The humble potato is a good example of how marketing gets us to spend
more money for the same thing. You can
buy a 25kg sack of potatoes for £5/$7.50 if you shop around. Or a smaller bag of potatoes for much more
money. Or chill cabinet mashed potato
for £1.50/$2.25 for 100g. Or a bag of
chips for £2/£3.00 or a packet of crisps at 50p/75c for 20g.
Our
food budget
For the last few weeks I have been keeping watch on what proportion of
our diet we have grown, swapped or otherwise procured
free or very cheaply.
Today’s dinner was a vegetable and puy lentil curry. The giant courgette was part of one of U Boat
proportions that was given to us by a friend.
No one wanted it because of its extravagant size. A tiny slice of it went into the pot. We added
potatoes, shallots and cabbage from the garden plus some frozen cauliflower and
a tin of those puy lentils that someone gave me because they had had it in the
cupboard for ages and would never use it.
Pudding was some apples that I swapped at a coffee morning. Ours are not quite ready yet. So the only things we bought were the rice
and the frozen cauliflower - £1 a bag and I used about a sixth of it.
This is where we don’t buy organic.
We buy those organic things which are nearly as cheap as the non organic
ones, such as brown rice or couscous. We
grow organic veg at home and use non organic stuff the rest of the time. the logic is that I will get ill quicker by
having to work long hours to pay for all that extra organic stuff instead of
working out in the garden in my free time.

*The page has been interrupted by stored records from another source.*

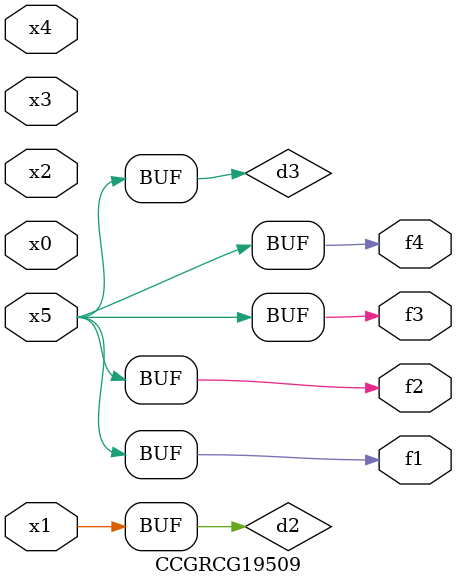
<source format=v>
module CCGRCG19509(
	input x0, x1, x2, x3, x4, x5,
	output f1, f2, f3, f4
);

	wire d1, d2, d3;

	not (d1, x5);
	or (d2, x1);
	xnor (d3, d1);
	assign f1 = d3;
	assign f2 = d3;
	assign f3 = d3;
	assign f4 = d3;
endmodule

</source>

total cost of the meal then was about £1 and there is enough left for a
family of five.
What pushes the food bill up is when I go to the supermarket or worse
to a wholefood shop and Get Tempted. I come
home with lots of fancy fruit I didn’t want until I saw it, olives, special
rice instead of ordinary rice, special pasta instead of ordinary pasta and so
on. And every time I take my eye off the
food bill it goes up again, so vigilance is the secret weapon.
This week has been a good one for the food bill though. salads from the garden, eggs which we gained
by swapping, a totally yummy fish curry with fish that was a gift from a non
fish eating fisherman. We are trying to
be good and eat what we have growing here and to have a good, plain diet. I was stunned when watching the series
Edwardian Farm, about farming in the pre- world war two era to learn that
people hardly every went to shops. They thought
about what they had and used or ate that swapped with neighbours or bought from
the farm gate and presumably market stalls.
There used to be farms in towns as well as in the country don’t forget –
that rural/urban separation of agriculture and growing is a more recent development.
Christmas dinner...Oh no!
Finally - it’s time to be planning and buying that Christmas dinner and
other paraphernalia again if you haven’t already. I got two packets of Christmas cards for 50p
in a charity shop the other day. We will
probably have fish for new year as there is a giant trout lurking in the
freezer and I am saving it specially. We
still have some frozen marzipan from the year before last, plus the home made
icing sugar and the final few crackers from two years ago.